_THE PROBLEM_:
Within the data below, tally the lines that contain "firefox" and state only the total.

::: THE DATA :::

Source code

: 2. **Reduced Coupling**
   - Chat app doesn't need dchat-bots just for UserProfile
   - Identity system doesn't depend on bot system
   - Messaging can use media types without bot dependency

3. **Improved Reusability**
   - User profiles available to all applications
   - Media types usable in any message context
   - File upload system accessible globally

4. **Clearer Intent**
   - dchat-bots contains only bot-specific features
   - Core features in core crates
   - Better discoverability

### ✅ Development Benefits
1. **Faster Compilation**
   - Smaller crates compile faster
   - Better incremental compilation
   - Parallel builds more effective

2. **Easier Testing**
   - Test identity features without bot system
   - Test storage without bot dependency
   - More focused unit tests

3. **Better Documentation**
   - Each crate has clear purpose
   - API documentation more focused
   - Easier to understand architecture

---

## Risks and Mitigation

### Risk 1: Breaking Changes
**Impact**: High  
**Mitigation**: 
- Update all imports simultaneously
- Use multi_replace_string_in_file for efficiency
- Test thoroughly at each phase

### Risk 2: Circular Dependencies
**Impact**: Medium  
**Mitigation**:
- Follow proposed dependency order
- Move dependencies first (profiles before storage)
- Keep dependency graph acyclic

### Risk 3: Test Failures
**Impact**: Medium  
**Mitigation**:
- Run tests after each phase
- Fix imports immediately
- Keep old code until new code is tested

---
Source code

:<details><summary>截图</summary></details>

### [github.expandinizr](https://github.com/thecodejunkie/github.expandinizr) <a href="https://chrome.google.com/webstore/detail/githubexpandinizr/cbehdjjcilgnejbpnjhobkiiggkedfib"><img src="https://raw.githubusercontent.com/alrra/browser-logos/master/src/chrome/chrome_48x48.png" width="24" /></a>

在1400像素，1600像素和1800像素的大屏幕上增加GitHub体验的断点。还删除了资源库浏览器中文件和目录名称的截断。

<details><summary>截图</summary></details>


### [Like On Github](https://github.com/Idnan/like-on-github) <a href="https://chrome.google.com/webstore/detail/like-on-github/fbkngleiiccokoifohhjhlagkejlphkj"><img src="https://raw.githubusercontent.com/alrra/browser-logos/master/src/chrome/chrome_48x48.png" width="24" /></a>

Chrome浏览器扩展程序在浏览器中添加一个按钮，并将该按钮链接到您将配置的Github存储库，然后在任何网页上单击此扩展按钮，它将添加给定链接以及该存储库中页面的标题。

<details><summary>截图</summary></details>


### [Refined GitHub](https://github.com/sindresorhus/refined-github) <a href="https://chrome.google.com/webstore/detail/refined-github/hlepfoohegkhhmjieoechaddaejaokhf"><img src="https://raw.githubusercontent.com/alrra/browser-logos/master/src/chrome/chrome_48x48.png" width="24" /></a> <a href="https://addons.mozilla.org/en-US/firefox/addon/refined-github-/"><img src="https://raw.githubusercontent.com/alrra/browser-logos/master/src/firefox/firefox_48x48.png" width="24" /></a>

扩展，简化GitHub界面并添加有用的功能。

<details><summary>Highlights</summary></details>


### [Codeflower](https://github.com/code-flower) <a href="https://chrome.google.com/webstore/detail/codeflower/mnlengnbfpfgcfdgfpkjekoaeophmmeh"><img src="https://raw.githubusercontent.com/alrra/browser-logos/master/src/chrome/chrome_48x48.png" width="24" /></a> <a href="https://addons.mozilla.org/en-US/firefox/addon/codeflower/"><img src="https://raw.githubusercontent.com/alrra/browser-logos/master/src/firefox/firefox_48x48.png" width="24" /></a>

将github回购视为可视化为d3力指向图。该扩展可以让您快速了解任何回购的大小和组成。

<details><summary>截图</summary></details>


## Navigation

:::

_ANSWER BOX_:
2